## To do
The text of every record, exactly as given and with no pictures, should be your output.

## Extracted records
*** Begin section ***

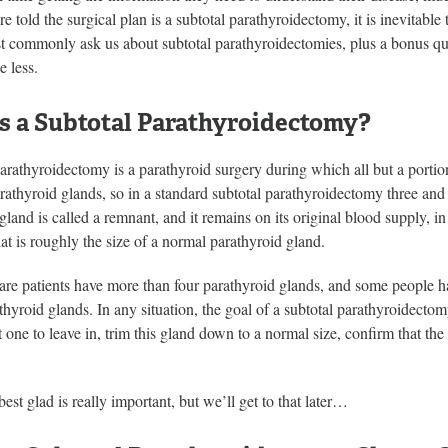
e told the surgical plan is a subtotal parathyroidectomy, it is inevitable
t commonly ask us about subtotal parathyroidectomies, plus a bonus questi
e less.
s a Subtotal Parathyroidectomy?
arathyroidectomy is a parathyroid surgery during which all but a porti
rathyroid glands, so in a standard subtotal parathyroidectomy three and
gland is called a remnant, and it remains on its original blood supply, in 
at is roughly the size of a normal parathyroid gland.
re patients have more than four parathyroid glands, and some people ha
athyroid glands. In any situation, the goal of a subtotal parathyroidectomy
t one to leave in, trim this gland down to a normal size, confirm that th
best glad is really important, but we’ll get to that later…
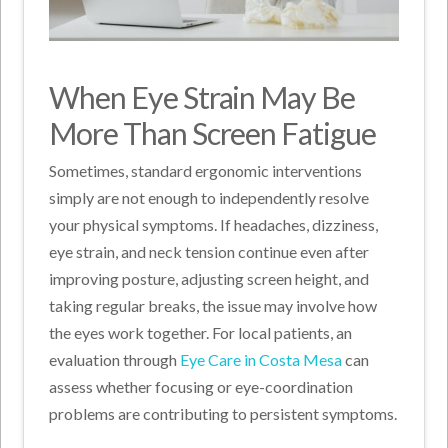
When Eye Strain May Be
More Than Screen Fatigue
Sometimes, standard ergonomic interventions
simply are not enough to independently resolve
your physical symptoms. If headaches, dizziness,
eye strain, and neck tension continue even after
improving posture, adjusting screen height, and
taking regular breaks, the issue may involve how
the eyes work together. For local patients, an
evaluation through
Eye Care in Costa Mesa
can
assess whether focusing or eye-coordination
problems are contributing to persistent symptoms.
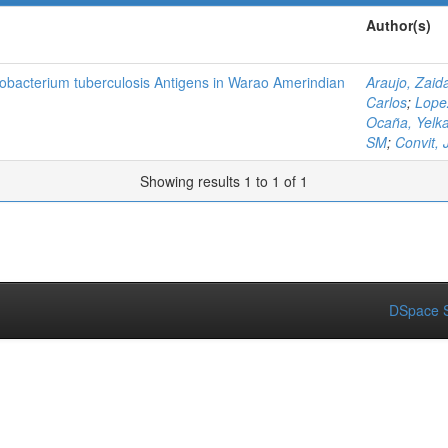
Author(s)
obacterium tuberculosis Antigens in Warao Amerindian
Araujo, Zaid
Carlos
;
Lope
Ocaña, Yelk
SM
;
Convit, 
Showing results 1 to 1 of 1
DSpace S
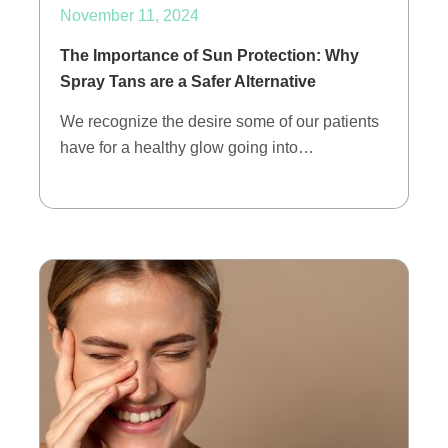
November 11, 2024
The Importance of Sun Protection: Why
Spray Tans are a Safer Alternative
We recognize the desire some of our patients
have for a healthy glow going into…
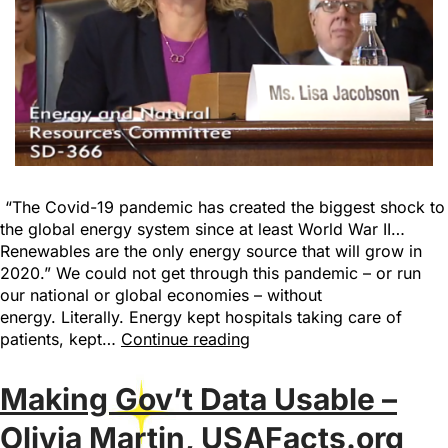
“The Covid-19 pandemic has created the biggest shock to
the global energy system since at least World War II…
Renewables are the only energy source that will grow in
2020.” We could not get through this pandemic – or run
our national or global economies – without
energy. Literally. Energy kept hospitals taking care of
patients, kept…
Continue reading
Making Gov’t Data Usable –
Olivia Martin, USAFacts.org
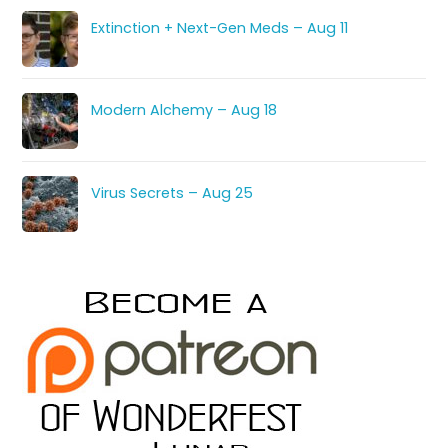
Extinction + Next-Gen Meds – Aug 11
Modern Alchemy – Aug 18
Virus Secrets – Aug 25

*** End section ***

## Answer space
e told the surgical plan is a subtotal parathyroidectomy, it is inevitable
t commonly ask us about subtotal parathyroidectomies, plus a bonus questi
e less.
s a Subtotal Parathyroidectomy?
arathyroidectomy is a parathyroid surgery during which all but a porti
rathyroid glands, so in a standard subtotal parathyroidectomy three and
gland is called a remnant, and it remains on its original blood supply, in 
at is roughly the size of a normal parathyroid gland.
re patients have more than four parathyroid glands, and some people ha
athyroid glands. In any situation, the goal of a subtotal parathyroidectomy
t one to leave in, trim this gland down to a normal size, confirm that th
best glad is really important, but we’ll get to that later…
When Eye Strain May Be
More Than Screen Fatigue
Sometimes, standard ergonomic interventions
simply are not enough to independently resolve
your physical symptoms. If headaches, dizziness,
eye strain, and neck tension continue even after
improving posture, adjusting screen height, and
taking regular breaks, the issue may involve how
the eyes work together. For local patients, an
evaluation through
Eye Care in Costa Mesa
can
assess whether focusing or eye-coordination
problems are contributing to persistent symptoms.
Author(s)
obacterium tuberculosis Antigens in Warao Amerindian
Araujo, Zaid
Carlos
;
Lope
Ocaña, Yelk
SM
;
Convit, 
Showing results 1 to 1 of 1
DSpace S
November 11, 2024
The Importance of Sun Protection: Why
Spray Tans are a Safer Alternative
We recognize the desire some of our patients
have for a healthy glow going into…
“The Covid-19 pandemic has created the biggest shock to
the global energy system since at least World War II…
Renewables are the only energy source that will grow in
2020.” We could not get through this pandemic – or run
our national or global economies – without
energy. Literally. Energy kept hospitals taking care of
patients, kept…
Continue reading
Making Gov’t Data Usable –
Olivia Martin, USAFacts.org
Extinction + Next-Gen Meds – Aug 11
Modern Alchemy – Aug 18
Virus Secrets – Aug 25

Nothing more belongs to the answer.